Alors Critias et ses amis se virent forcés de se frayer résolument leur voie et de procéder par coups énergiques. Un jour ils firent convoquer, pour une revue, les citoyens en corps. Les Trois-Mille se rassemblèrent sur l'agora ; les autres, répartis en plus petites-sections, sur diverses places de la ville. Ces places furent entourées de troupes, et les citoyens surpris durent livrer leurs armes aux mains des mercenaires lacédémoniens, qui les transportèrent à la forteresse. Ainsi, suivant l'exemple qu'en avaient donné les anciennes tyrannies, le peuple était désarmé ; quant aux Trois-Mille, qui gardaient leurs armes, on s'en croyait aussi sûr que d'une bande de partisans. On leur octroya quelques droits politiques, et on leur assura principalement le privilège de n'être pas condamnés sans procédure judiciaire ; disposition qui paraissait moins une protection pour les Trois-Mille qu'une arme contre le reste, car la suppression des libertés inaliénables des Athéniens était prononcée sans détour par ce fait, qu'on n'exceptait qu'un nombre déterminé de citoyens de la privation de droits où tous étaient réduits.

Désormais on continua toujours plus audacieusement. L'inimitié personnelle d'un des gouvernants, la possession d'une fortune tentante, étaient des motifs suffisants pour un procès criminel. La soif de vengeance et de spoliation s'irritait par la satisfaction même. Les maisons et les ateliers furent soumis à des perquisitions, les caisses brisées, les offrandes et les dépôts saisis. Divers membres du gouvernement dressaient, d'un commun accord, la liste de leurs victimes ; de cette façon, ils s'unissaient plus étroitement les uns aux autres, mais en même temps ils se séparaient des esprits moins violents, et c'est ainsi que se produisit une scission entre ultras et modérés, scission de jour en jour plus notoire. Théramène, qui combattait sans ménagement le gouvernement sanguinaire des prétendus honnêtes gens, devint insupportable, et sa chute une nécessité.

• CONSIGNE:
Extrayez à l'identique, dans le texte sur le gouvernement de Critias, le passage qui commence par « Désormais on continua » et se termine par « chute une nécessité. ».

Entrées de données sauvegardées
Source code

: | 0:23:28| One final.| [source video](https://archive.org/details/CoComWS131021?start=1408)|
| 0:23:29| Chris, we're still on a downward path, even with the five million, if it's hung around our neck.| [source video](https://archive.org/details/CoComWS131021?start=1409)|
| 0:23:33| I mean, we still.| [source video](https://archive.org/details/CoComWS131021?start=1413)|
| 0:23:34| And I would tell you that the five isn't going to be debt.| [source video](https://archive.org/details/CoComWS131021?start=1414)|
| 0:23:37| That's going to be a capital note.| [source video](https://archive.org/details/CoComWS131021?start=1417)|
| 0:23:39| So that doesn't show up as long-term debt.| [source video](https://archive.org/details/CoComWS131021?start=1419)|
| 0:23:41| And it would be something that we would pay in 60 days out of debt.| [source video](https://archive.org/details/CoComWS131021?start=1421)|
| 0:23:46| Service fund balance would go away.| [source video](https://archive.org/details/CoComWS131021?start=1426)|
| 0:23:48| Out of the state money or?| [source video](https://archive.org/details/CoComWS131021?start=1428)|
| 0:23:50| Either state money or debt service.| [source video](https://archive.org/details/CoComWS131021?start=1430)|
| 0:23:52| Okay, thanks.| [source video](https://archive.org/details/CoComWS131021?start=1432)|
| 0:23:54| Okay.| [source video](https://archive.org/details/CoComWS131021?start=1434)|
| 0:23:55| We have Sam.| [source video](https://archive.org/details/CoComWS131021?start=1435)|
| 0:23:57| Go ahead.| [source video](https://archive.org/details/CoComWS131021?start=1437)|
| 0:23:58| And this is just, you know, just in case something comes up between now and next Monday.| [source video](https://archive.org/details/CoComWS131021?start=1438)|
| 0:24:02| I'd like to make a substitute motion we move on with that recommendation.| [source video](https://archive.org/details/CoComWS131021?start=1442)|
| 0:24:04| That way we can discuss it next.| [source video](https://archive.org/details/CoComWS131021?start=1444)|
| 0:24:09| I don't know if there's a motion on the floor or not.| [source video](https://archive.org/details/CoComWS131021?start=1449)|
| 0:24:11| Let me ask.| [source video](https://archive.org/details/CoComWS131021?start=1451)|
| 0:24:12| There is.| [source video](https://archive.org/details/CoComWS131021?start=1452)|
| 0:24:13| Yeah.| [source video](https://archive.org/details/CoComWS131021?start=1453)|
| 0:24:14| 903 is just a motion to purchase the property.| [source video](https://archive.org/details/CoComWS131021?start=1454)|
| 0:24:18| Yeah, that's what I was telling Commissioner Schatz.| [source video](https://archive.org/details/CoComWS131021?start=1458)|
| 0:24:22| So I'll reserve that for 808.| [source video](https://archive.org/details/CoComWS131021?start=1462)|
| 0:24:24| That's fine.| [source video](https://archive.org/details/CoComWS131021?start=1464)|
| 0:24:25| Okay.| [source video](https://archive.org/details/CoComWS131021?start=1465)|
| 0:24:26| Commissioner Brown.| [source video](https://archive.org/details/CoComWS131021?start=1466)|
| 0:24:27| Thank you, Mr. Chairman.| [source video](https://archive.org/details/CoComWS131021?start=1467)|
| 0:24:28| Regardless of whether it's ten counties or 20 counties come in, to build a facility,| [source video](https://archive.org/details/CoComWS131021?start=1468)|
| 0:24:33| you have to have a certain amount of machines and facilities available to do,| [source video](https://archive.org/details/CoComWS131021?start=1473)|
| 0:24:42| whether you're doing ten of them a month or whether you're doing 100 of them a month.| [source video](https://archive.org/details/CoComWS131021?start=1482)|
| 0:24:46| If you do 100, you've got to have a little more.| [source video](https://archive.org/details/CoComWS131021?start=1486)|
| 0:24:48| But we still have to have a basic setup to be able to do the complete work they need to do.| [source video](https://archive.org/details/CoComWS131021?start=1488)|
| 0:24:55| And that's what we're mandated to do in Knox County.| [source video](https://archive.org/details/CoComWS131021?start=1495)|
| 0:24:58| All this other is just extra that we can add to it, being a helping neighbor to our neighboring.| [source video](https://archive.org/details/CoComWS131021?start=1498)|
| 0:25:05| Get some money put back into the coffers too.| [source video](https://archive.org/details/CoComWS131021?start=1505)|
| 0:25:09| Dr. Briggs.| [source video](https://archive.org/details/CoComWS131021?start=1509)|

• SOLUTION PROPOSÉE:
Désormais on continua toujours plus audacieusement. L'inimitié personnelle d'un des gouvernants, la possession d'une fortune tentante, étaient des motifs suffisants pour un procès criminel. La soif de vengeance et de spoliation s'irritait par la satisfaction même. Les maisons et les ateliers furent soumis à des perquisitions, les caisses brisées, les offrandes et les dépôts saisis. Divers membres du gouvernement dressaient, d'un commun accord, la liste de leurs victimes ; de cette façon, ils s'unissaient plus étroitement les uns aux autres, mais en même temps ils se séparaient des esprits moins violents, et c'est ainsi que se produisit une scission entre ultras et modérés, scission de jour en jour plus notoire. Théramène, qui combattait sans ménagement le gouvernement sanguinaire des prétendus honnêtes gens, devint insupportable, et sa chute une nécessité.